One of the things that the original film had done so well was creating suspense. For most of the film, we have no idea what's attacking this group of soldiers who had been sent to the Central American jungle to rescue hostages. It is only in the last part of the film that we begin to get glimpses of what the Predator actually looks like as it builds the tension with the battle between it and the last survivor.
This is something that Nimród Antal's reboot doesn't do so well. It's not in the fact that we already know what is stalking this group of people because that's just impossible to accomplish after four previous films featuring this creature. It's mainly in the fact that too much is revealed too early. These people don't know what's hunting them, and it seemed like it was no more than 30 minutes before they found out.
Even before that, it is revealed that they are on an alien world. Much more could have been done with that, perhaps as a shock ending instead of the bland set-up for a sequel that they went with. Then there's the final battle itself which had nothing building up to it. The Predators know where the humans are and vice-versa, so there's no use of hunting skills or big opportunities for one to outwit the other except for when one of the survivors tries to confuse the Predator's infrared sensors.
There is a very odd section in the middle of the film that feels as though it puts the movie on pause. This section involves the character of Noland (Laurence Fishburne), who has survived in the game preserve for a long time. This section of the film slows it way down, throwing off the good pacing it had had up until then, just to set-up the rest of the film, which they would have to do somehow anyway. It just seemed like Fishburne's character was completely unnecessary since he doesn't really add anything to the plot.
Character development was never a main priority in the original film, and the same stands for this reboot. Yet, somehow, it felt as though the characters were even less developed. At one point, one of the group members gets caught in something resembling a bear trap. In response to Isabelle's suggestion that they take him with them, Brody's character says something like "That's what they're counting on, for us to feel something for this man." In a sense, that's what the filmmakers are counting on, for us to end up feeling something for these characters, which is hard when the development and the tension aren't there.
To be fair, the film does have some entertainment value. Fans of the series will no doubt be happy to see the Predator creatures battling solo on the big screen once again. While most of the battles involve one character beating on another, there was one interesting fight that I took note of. This fight involved a Predator and the Yakuza member, Hanzo (Louis Ozawa Changchien). It plays out like a traditional samurai battle as Hanzo makes passes at the Predator with only a katana in his hand. It was strange to have this one interesting fight amongst so much bludgeoning.
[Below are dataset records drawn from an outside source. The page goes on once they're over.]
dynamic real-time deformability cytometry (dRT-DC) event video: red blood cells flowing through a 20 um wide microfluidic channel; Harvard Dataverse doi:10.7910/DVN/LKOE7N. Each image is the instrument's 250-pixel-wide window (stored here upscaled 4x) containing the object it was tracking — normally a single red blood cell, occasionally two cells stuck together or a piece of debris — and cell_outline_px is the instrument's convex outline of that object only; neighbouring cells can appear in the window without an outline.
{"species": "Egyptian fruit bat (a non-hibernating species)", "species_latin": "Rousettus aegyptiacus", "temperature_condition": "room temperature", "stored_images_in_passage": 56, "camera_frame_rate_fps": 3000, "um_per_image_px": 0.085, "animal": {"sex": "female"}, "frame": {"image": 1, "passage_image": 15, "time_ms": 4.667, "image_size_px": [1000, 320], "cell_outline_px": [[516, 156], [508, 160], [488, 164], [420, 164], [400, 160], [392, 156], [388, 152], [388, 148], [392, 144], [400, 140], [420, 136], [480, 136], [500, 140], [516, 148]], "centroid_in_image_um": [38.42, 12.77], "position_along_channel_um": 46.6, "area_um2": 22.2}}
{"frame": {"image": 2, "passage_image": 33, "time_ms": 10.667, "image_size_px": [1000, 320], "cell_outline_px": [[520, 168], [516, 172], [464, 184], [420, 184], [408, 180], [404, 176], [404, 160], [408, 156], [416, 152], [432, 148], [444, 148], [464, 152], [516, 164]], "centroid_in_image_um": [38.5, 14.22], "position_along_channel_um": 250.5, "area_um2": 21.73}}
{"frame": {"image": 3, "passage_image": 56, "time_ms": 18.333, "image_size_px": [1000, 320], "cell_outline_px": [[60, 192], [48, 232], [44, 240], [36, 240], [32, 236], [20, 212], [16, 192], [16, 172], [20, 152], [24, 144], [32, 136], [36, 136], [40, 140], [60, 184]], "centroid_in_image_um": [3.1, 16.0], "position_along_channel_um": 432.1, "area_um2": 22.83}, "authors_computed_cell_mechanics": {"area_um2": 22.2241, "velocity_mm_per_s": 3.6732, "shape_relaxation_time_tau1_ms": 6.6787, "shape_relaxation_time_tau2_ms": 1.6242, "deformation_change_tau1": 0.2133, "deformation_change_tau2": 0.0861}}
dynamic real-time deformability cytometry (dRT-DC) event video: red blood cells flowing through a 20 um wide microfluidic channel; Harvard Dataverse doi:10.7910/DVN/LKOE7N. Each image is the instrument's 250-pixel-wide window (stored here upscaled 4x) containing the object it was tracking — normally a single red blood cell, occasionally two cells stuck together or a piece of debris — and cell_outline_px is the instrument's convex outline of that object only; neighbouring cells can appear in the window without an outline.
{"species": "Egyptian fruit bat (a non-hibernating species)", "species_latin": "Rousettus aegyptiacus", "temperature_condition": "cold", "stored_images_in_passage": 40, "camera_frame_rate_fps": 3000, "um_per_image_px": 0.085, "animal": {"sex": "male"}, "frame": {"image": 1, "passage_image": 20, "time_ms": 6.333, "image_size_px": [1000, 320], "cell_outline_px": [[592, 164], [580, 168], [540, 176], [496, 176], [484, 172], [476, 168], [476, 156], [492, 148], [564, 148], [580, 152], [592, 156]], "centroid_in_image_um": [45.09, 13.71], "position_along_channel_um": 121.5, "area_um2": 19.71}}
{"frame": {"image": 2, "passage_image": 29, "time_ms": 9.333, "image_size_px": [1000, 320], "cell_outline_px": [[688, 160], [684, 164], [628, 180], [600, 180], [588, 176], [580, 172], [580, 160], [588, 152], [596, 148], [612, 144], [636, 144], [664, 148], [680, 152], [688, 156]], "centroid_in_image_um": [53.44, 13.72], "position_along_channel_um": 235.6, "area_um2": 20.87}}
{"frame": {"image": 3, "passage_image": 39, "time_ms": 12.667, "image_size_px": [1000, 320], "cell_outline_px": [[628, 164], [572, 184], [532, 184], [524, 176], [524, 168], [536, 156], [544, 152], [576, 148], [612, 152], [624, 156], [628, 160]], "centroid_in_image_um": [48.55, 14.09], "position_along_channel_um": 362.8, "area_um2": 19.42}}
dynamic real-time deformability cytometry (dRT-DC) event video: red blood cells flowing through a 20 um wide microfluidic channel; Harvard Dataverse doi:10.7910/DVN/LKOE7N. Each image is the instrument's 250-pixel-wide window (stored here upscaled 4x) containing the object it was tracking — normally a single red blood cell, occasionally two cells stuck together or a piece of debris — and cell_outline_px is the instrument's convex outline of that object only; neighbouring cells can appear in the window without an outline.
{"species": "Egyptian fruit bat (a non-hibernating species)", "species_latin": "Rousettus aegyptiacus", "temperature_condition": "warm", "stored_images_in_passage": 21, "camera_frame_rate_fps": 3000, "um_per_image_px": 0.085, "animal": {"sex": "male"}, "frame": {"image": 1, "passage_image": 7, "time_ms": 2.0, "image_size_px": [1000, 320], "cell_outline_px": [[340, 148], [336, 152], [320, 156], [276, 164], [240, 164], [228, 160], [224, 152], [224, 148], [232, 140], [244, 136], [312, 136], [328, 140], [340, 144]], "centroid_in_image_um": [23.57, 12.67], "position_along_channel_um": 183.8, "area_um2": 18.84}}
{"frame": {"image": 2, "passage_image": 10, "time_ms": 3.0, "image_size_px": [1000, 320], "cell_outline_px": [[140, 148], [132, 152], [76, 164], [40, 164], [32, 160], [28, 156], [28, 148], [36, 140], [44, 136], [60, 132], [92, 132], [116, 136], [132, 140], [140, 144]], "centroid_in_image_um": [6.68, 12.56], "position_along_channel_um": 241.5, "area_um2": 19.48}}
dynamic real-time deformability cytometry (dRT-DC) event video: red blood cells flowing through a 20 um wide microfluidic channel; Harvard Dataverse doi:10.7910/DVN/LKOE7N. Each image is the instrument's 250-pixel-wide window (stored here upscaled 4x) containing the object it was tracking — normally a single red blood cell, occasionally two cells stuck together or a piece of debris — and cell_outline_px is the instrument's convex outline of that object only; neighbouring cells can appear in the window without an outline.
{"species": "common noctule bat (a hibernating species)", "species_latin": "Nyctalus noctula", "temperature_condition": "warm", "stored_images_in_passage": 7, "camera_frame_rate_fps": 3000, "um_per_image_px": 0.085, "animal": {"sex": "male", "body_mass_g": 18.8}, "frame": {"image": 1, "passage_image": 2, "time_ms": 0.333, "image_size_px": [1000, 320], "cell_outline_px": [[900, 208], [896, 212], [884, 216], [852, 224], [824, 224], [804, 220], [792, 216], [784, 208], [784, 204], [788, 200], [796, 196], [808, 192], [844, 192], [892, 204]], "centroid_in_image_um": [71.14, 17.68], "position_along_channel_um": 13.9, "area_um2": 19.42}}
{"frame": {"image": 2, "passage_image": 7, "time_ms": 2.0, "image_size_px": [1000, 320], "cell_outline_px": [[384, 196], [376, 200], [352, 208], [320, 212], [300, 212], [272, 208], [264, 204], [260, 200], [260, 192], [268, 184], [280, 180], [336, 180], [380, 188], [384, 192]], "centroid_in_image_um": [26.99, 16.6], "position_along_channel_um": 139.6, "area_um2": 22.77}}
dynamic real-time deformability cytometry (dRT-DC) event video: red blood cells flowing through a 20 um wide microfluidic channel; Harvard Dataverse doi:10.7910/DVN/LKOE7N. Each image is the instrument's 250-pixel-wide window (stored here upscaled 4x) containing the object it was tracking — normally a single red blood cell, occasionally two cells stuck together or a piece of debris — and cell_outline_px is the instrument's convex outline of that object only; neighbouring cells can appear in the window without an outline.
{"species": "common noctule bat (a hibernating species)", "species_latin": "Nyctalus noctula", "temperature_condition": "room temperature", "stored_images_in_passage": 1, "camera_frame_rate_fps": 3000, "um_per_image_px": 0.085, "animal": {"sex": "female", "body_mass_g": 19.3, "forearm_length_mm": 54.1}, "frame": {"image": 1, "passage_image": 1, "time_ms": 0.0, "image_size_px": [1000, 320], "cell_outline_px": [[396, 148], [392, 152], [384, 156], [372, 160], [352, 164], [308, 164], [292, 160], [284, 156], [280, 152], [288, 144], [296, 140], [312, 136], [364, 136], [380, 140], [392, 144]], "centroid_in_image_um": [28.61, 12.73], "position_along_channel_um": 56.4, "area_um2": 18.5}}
If this film ends up doing particularly well at the box office, I suppose we can expect a sequel. But before the filmmakers set out to do that, they should go back and revisit the original film to discover what made it good in the first place. It wasn't the violence involved with a bunch of macho guys with guns in the jungle, but rather the mystery, suspense, and tension built up around something unknown with one intelligent being versus another in a battle of cleverness and skills. That was the true essence of "Predator." 2.5/4 stars.